1. A method for universal video compression coding that supports machine intelligence, comprising: intra-frame coding and inter-frame coding; wherein:

the intra-frame encoding section includes: for an input video frame, firstly carrying out object detection to obtain spatial position information and category information of each object; performing attribute analysis and relationship reasoning based on the spatial position information and the category information of each object to obtain attribute information of each object and a topological relationship between the objects; then, the spatial position information and the category information of each object are used as guiding information, the spatial position information of the object is used for dividing the coding unit of the input video frame, the divided coding unit is coded, and the category information of the object contained in the code stream obtained by coding is used for the video frame reconstruction process of the interframe coding part;

the inter-frame encoding section includes: reconstructing a video frame by taking an input video frame or an object as a unit, and obtaining optical flow prediction information and residual coding information through motion compensation;

entropy coding spatial position information and category information of each object obtained by the intra-frame coding part, attribute information of each object, topological relation between the objects, a coded coding unit and optical flow prediction information and residual coding information obtained by the inter-frame coding part to obtain a corresponding code stream;

the method for dividing the coding units of the input video frame by using the spatial position information and the category information of each object as the guide information and using the spatial position information of the object comprises the following steps: mapping an object to a hidden variable space to be coded according to the space position information of the object, performing semantic division on hidden variables according to the mapped space position information to obtain hidden variables to be coded corresponding to semantics, and then coding the divided hidden variables according to the sequence from top to bottom and from left to right; and the class information of the object contained in the code stream obtained by coding is used as object mark information required by a decoder in the process of reconstructing the video frame of the interframe coding part.

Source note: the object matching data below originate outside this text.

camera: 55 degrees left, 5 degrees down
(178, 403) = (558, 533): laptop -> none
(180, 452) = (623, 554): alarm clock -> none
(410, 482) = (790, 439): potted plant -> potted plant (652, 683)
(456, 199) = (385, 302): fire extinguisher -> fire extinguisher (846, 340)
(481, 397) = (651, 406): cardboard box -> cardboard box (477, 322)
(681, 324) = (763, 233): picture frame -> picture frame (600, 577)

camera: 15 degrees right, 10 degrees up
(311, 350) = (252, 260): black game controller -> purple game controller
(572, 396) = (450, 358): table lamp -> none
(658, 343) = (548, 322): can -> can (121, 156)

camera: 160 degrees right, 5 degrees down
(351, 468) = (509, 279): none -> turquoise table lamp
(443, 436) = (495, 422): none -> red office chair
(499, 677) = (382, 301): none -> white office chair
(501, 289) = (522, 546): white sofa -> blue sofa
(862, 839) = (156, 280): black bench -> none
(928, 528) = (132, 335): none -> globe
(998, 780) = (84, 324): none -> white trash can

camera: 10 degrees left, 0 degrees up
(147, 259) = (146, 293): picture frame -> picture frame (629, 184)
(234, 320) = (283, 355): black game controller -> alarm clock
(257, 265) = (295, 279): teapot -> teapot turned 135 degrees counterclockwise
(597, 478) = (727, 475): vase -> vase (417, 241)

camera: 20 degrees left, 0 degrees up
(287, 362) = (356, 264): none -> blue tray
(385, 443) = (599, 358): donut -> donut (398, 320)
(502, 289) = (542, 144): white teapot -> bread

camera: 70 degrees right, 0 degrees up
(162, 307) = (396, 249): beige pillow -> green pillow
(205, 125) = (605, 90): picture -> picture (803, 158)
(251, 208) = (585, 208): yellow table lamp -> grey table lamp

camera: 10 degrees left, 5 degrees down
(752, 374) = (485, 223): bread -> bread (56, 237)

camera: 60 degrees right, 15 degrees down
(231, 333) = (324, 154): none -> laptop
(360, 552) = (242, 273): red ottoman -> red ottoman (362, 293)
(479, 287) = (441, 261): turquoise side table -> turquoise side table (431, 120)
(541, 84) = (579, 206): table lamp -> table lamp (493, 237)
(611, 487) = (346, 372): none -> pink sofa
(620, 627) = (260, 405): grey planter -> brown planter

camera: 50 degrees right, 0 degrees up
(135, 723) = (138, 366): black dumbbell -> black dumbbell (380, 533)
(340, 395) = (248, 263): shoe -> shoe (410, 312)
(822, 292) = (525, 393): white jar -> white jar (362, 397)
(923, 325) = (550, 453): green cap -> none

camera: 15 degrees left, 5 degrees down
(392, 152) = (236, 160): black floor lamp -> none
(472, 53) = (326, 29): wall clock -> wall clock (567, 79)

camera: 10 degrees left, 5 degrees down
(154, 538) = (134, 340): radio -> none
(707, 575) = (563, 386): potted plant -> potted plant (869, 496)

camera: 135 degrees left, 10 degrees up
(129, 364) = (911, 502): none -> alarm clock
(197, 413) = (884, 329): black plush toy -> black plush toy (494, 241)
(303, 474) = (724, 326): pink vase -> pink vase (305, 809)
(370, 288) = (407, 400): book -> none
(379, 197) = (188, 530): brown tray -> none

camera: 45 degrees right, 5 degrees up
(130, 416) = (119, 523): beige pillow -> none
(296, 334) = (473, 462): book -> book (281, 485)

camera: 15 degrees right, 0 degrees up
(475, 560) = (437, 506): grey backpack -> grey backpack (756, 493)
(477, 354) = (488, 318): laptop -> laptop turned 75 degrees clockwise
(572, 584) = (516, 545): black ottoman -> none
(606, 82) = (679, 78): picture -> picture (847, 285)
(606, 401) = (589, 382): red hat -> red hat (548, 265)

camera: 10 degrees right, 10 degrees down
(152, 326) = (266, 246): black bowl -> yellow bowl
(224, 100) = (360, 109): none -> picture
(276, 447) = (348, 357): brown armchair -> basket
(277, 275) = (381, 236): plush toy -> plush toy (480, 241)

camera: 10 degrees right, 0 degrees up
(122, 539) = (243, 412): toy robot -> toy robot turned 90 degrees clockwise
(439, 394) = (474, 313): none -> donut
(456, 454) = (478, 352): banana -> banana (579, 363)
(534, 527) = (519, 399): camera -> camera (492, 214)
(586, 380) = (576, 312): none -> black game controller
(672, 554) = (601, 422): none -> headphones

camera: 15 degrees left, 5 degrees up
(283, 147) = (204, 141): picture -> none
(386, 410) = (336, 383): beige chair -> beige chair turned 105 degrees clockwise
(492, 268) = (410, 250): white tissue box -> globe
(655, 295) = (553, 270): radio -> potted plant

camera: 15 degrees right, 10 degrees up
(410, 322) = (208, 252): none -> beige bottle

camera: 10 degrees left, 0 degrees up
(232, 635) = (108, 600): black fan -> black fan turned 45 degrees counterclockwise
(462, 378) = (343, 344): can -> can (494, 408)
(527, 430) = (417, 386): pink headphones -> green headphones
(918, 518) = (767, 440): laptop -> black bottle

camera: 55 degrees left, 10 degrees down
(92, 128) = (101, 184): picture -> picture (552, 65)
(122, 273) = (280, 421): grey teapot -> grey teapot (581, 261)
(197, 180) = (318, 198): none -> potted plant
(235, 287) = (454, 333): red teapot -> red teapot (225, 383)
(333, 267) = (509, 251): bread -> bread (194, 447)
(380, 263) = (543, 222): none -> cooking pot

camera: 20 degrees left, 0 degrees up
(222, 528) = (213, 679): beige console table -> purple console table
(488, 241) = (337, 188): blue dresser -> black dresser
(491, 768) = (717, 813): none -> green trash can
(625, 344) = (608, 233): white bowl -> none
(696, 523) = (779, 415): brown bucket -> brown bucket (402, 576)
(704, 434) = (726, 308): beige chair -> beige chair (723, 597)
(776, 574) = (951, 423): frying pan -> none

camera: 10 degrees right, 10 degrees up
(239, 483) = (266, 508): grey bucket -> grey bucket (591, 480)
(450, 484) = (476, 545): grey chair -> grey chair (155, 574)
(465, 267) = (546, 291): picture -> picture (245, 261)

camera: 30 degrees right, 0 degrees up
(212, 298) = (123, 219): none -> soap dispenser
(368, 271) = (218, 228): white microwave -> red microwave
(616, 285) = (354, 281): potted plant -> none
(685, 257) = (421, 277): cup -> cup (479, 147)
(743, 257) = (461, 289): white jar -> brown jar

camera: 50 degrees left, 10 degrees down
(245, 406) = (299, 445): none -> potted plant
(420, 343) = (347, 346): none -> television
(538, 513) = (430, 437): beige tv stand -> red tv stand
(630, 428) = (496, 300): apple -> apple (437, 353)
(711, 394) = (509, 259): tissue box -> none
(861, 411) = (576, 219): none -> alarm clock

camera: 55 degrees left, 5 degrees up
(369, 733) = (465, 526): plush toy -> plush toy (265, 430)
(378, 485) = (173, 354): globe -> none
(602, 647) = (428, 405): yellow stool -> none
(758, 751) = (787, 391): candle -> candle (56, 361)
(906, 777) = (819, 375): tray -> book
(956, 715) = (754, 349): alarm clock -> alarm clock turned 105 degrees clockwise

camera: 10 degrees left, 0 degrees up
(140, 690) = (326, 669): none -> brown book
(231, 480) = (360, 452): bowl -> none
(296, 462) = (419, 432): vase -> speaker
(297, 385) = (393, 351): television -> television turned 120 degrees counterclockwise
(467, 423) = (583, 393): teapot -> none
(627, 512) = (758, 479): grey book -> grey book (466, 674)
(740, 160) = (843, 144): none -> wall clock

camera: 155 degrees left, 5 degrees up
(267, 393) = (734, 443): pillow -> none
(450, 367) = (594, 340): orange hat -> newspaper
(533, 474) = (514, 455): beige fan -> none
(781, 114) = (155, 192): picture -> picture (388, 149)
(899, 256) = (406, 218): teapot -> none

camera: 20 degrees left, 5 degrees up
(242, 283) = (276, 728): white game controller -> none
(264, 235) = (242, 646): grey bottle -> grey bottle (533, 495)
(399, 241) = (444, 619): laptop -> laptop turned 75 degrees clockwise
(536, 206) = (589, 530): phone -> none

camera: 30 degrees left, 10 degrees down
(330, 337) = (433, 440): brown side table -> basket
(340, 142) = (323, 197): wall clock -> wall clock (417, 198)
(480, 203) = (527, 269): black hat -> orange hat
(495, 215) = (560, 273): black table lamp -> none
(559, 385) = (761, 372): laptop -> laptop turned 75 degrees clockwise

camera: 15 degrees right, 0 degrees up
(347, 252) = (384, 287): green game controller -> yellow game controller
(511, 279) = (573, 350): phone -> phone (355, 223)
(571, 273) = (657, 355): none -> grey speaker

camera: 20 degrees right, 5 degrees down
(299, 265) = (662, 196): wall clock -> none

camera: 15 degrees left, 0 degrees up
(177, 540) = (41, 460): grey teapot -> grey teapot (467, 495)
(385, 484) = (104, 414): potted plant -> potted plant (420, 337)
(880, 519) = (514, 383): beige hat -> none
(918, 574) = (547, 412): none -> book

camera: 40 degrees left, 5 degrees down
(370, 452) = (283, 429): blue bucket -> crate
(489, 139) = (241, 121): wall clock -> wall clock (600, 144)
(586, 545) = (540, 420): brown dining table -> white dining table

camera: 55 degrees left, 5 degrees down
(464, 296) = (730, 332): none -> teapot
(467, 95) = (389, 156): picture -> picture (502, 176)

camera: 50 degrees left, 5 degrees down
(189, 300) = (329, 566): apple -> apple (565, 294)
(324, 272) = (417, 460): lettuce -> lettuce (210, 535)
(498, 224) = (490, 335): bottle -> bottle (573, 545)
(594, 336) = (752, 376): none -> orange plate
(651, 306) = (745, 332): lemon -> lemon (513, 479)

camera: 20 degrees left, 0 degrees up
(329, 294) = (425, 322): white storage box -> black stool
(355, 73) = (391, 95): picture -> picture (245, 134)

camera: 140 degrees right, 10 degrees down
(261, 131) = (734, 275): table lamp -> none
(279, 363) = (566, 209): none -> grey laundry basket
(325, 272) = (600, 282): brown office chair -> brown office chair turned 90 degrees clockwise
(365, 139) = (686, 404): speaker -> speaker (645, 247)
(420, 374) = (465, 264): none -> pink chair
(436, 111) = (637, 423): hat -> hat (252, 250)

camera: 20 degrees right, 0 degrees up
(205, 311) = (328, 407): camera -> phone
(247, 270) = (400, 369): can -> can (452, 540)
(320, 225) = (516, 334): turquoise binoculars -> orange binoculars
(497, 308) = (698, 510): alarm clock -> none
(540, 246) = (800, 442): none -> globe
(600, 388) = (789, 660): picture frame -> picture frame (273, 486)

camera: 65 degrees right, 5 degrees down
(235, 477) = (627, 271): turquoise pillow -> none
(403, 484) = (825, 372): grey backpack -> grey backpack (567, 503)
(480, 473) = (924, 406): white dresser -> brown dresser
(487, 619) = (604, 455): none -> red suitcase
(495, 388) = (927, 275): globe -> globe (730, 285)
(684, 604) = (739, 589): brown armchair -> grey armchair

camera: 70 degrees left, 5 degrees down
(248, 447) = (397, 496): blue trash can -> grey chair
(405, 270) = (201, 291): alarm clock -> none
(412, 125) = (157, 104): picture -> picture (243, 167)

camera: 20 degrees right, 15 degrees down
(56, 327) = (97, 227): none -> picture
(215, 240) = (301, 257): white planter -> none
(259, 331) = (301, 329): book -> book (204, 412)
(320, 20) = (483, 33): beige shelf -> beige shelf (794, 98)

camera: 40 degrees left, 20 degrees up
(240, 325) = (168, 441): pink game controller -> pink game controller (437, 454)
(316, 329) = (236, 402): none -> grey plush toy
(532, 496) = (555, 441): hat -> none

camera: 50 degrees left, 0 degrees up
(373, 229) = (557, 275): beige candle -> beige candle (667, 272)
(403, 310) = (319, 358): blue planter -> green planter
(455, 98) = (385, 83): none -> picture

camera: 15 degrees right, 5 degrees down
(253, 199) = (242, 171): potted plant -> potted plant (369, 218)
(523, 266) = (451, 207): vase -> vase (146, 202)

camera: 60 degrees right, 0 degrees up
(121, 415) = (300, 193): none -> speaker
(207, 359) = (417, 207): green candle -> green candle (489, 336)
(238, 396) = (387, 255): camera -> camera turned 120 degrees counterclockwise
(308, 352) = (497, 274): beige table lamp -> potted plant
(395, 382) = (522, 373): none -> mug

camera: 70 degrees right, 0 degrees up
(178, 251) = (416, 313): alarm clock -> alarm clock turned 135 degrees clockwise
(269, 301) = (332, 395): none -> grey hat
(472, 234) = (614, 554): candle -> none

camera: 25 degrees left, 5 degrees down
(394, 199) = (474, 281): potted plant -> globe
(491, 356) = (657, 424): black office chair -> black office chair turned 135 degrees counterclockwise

2. The method of claim 1, wherein the relational inference comprises: spatial relationship reasoning and semantic relationship reasoning;

carrying out spatial relationship reasoning by utilizing the spatial position information of each object to obtain the spatial relationship among the objects;

performing semantic relation reasoning by utilizing the category information of the objects to obtain the semantic relation among the objects;

the spatial relationship and the semantic relationship form a topological relationship.

3. The method of claim 1, wherein the stream structure of the intra-frame coding part is: object header information, object attribute information, and an object information stream;

wherein the object header information includes: spatial position information, category information and topological relation information of the object; the object information stream includes: and images corresponding to the objects and the background.